• [Work request]
The output should be limited to the line holding "A stack of 6" and the lines after it through the end of the entries, each restated exactly.
*** Exercise data Section Begins ***
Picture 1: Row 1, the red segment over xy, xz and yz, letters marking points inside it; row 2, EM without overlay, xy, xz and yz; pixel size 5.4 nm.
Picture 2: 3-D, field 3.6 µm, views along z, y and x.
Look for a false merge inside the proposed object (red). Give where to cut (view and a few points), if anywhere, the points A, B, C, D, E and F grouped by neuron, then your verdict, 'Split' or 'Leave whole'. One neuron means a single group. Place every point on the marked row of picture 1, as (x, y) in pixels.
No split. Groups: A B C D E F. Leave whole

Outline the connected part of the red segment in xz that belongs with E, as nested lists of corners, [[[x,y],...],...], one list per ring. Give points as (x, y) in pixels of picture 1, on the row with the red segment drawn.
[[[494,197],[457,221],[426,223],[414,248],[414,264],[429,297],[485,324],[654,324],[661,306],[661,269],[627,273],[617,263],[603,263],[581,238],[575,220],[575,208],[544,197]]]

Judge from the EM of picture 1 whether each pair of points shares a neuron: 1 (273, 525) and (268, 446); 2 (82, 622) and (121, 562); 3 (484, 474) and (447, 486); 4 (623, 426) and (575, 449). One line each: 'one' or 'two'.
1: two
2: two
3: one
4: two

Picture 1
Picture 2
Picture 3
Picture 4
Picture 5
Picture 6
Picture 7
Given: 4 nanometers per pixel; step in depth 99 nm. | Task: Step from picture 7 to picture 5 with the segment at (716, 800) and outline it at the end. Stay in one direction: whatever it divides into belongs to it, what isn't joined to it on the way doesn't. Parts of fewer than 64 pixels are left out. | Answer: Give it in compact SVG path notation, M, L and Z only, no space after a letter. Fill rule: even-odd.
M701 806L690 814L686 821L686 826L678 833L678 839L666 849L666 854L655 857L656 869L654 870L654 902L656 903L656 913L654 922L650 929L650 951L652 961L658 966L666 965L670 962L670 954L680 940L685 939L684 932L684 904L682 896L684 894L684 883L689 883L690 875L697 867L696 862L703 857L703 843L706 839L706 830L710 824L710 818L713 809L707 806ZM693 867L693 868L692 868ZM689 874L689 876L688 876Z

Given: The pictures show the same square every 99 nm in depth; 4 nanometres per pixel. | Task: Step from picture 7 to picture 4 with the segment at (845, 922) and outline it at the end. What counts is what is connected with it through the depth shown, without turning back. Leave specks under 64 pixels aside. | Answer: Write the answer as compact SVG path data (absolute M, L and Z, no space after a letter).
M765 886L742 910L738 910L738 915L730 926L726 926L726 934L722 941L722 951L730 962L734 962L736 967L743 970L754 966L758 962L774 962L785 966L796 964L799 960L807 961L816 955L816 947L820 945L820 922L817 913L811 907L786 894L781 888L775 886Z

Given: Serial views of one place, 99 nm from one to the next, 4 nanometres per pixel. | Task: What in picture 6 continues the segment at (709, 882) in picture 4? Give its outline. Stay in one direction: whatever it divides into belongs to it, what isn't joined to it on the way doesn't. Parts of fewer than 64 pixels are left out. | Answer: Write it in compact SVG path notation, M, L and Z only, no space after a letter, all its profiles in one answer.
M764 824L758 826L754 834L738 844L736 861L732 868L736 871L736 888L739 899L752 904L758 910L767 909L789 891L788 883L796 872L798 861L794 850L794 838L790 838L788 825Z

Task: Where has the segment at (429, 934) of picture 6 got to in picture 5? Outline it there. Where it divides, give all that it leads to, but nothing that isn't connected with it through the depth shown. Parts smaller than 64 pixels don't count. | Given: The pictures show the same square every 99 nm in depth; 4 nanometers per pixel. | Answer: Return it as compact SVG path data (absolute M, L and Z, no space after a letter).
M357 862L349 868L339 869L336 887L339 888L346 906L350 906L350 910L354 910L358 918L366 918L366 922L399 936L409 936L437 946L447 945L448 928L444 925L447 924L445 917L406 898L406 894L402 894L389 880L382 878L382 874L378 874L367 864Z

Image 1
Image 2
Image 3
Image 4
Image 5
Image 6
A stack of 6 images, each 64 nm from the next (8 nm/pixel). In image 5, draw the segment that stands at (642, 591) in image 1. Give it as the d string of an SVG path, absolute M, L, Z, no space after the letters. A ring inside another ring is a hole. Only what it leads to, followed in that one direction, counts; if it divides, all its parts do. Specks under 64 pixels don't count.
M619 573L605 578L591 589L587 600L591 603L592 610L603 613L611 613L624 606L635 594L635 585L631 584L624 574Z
*** Exercise data Section Ends ***
• [Response below]
A stack of 6 images, each 64 nm from the next (8 nm/pixel). In image 5, draw the segment that stands at (642, 591) in image 1. Give it as the d string of an SVG path, absolute M, L, Z, no space after the letters. A ring inside another ring is a hole. Only what it leads to, followed in that one direction, counts; if it divides, all its parts do. Specks under 64 pixels don't count.
M619 573L605 578L591 589L587 600L591 603L592 610L603 613L611 613L624 606L635 594L635 585L631 584L624 574Z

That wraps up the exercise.